In any case, health itself cannot be delivered as a right universal to human beings nor within some smaller but still large and naturally formed community. Some people have dire medical conditions for which there is no effective treatment, so there is no right to health itself. One might acknowledge that indeed there is no right to health yet assert that there were still a right to medical care; but others have conditions that could be corrected only by diverting resources that would otherwise be used to provide medical treatment to different people; and it is incoherent to speak of rights as things that may be in conflict — indeed, the point of insisting that health or medical care were a right (as opposed to a lesser desideratum) is to make an over-riding claim. One might finally punt to an assertion that everyone simply had a right to medical care regardless of need; but, thus unlinked, there is no more reason to suppose an entitlement to some allotment of adhesive bandages and of aspirin tablets than to suppose an entitlement to an allotment of bubble gum.

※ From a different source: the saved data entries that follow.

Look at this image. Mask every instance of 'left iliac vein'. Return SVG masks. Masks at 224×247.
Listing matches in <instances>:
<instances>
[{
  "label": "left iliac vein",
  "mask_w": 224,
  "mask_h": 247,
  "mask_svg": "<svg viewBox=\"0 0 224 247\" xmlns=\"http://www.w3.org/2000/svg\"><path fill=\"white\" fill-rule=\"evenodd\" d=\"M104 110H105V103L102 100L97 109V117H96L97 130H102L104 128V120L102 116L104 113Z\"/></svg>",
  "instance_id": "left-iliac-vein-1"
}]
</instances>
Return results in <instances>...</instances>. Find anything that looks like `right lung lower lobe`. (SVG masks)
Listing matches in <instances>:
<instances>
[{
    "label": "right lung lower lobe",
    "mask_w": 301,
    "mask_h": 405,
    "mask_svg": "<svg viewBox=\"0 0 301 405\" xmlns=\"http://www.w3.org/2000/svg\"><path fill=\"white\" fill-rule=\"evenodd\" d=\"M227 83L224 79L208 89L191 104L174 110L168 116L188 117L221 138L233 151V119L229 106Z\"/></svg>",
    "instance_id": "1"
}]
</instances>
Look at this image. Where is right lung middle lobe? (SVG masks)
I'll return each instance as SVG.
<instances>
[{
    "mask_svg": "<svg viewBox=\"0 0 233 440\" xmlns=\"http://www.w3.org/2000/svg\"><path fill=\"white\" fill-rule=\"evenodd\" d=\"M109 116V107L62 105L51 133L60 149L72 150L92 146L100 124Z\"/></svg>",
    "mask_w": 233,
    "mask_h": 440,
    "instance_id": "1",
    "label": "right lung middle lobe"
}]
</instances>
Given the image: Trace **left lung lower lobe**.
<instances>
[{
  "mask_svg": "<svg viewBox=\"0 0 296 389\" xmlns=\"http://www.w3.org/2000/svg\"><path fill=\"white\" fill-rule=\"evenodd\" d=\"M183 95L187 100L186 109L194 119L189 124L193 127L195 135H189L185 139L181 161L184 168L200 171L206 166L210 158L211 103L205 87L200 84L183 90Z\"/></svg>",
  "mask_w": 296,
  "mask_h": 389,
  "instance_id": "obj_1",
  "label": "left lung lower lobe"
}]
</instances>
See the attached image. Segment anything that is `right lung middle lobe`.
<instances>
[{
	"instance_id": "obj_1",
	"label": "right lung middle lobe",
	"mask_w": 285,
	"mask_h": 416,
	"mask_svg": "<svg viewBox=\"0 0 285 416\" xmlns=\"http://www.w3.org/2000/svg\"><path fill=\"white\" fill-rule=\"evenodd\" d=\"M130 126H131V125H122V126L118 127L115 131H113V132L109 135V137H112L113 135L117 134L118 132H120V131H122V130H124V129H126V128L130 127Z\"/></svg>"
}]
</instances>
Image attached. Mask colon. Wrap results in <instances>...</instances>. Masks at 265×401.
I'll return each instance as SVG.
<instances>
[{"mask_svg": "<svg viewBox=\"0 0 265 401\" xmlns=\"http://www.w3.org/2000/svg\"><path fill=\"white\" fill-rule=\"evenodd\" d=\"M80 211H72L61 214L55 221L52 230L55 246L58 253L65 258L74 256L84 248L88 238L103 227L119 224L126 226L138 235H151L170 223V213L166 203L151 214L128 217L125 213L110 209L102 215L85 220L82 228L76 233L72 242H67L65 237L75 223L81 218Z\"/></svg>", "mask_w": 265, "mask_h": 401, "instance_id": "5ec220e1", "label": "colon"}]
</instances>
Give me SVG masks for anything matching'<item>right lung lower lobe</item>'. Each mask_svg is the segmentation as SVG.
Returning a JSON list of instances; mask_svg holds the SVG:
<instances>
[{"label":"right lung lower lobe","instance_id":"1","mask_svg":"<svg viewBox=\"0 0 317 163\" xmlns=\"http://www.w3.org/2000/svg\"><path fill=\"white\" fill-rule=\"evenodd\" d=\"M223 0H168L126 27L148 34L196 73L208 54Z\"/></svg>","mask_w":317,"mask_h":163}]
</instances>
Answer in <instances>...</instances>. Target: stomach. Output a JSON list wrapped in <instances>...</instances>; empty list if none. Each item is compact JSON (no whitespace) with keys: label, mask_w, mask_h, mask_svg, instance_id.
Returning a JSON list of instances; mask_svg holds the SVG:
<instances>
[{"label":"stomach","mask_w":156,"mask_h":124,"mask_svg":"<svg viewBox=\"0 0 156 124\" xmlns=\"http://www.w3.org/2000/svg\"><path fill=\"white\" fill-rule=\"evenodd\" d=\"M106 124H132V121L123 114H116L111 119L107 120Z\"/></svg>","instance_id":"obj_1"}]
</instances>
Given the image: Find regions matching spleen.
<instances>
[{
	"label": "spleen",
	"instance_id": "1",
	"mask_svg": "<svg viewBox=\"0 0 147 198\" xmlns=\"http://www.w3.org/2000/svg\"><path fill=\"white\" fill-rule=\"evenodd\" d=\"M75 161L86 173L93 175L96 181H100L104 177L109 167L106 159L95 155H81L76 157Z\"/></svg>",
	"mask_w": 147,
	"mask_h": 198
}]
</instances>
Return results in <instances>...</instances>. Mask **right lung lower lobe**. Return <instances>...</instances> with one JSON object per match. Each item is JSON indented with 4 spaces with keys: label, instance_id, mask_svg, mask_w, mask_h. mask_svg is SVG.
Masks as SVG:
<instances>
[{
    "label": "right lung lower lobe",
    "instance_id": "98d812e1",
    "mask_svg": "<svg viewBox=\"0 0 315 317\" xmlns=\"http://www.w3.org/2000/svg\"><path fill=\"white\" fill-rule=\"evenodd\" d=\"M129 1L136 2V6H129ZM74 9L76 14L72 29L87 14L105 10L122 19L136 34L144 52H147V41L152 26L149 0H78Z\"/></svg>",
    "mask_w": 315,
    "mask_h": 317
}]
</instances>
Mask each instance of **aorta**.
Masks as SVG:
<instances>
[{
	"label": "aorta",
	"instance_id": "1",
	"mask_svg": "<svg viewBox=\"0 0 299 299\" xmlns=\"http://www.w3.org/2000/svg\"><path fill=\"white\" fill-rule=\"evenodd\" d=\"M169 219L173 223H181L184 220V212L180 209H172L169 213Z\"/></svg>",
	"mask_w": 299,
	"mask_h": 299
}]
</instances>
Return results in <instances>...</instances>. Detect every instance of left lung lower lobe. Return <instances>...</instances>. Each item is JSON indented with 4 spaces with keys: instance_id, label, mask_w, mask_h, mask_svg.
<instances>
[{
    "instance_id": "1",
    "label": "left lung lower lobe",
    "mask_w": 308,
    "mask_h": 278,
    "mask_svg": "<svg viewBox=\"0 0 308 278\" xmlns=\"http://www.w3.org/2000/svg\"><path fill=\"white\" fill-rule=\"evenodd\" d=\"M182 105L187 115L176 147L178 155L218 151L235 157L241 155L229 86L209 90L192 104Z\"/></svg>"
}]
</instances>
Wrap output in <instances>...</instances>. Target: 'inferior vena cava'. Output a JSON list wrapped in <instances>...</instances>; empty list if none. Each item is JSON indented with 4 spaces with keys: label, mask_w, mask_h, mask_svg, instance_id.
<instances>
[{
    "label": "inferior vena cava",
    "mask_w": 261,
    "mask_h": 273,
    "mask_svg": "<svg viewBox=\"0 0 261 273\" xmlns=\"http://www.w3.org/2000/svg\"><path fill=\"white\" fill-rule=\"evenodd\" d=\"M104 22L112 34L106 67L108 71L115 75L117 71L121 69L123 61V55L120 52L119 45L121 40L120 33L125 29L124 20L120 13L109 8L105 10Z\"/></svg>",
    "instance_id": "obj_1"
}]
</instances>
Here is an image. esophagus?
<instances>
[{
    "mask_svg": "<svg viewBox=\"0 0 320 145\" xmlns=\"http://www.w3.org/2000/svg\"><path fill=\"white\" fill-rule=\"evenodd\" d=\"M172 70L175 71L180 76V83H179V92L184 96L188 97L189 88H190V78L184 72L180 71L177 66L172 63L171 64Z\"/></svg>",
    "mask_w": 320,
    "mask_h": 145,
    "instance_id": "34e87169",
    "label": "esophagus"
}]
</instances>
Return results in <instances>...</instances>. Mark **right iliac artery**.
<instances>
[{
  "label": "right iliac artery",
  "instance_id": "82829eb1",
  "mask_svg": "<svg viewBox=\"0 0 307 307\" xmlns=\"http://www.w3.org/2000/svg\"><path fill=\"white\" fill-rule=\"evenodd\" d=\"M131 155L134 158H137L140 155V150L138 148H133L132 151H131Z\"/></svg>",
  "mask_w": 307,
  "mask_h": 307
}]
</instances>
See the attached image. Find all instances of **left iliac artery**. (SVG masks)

The actual provision of medical goods and services under socialized medicine cannot be about rights, and so it isn't about rights; it is instead a matter of politicized collectivist calculations. Essentially, popular opinion is motivated by a naïve and incoherent utilitarianism — trying somehow to maximize an implicitly quantified sum of human well-being (with perhaps odd lexicographical properties), but making exceptions here and there driven by pity or by respect for some people and enabled by blindness to the costs to others; and officials of various sorts try to keep some share of the public happy but more generally pursue their own interests. Those who are not served under the programme or who find their access to medical care reduced or even effectively ended by socialism are waved-away as unfortunate victims of practical limitations, previous talk of rights not-withstanding.

I'm not at all a fan of collectivist calculations; typically they assume quantifications that don't hold, and otherwise they seem arbitrary in what they seek to maximize. But, if those calculations truly made sense, then one would want to consider the long run, to include the well-being of people in the future in one's aggregation; and thereïn lies the rub. Unless one assumes that humankind is fairly soon to come to an end, there are more people yet to be born than are alive to-day. If there truly were a collective aggregate to maximize, then anything done to-day that impaired economic development in the future would be counter-indicated. If people in the future were generally wealthier, then they would enjoy better medical care and almost surely better health. If we allow for considerations beyond the medical, the case for economic development is greater still. And, because it cannot allocate resources with economic efficiency, socialized medicine is ultimately a drag on economic development and thus on medical progress.

Socialized medicine doesn't deliver a basic right; it doesn't deliver a derived right; in the long run, it means that more people suffer (though suffering itself has no aggregate across persons) and that at any given age a greater share of people die. Refusing to face these points doesn't make one a nicer person; accepting the truth doesn't make one uncaring. Forcing the innocent to swallow bad medicine is not kindness.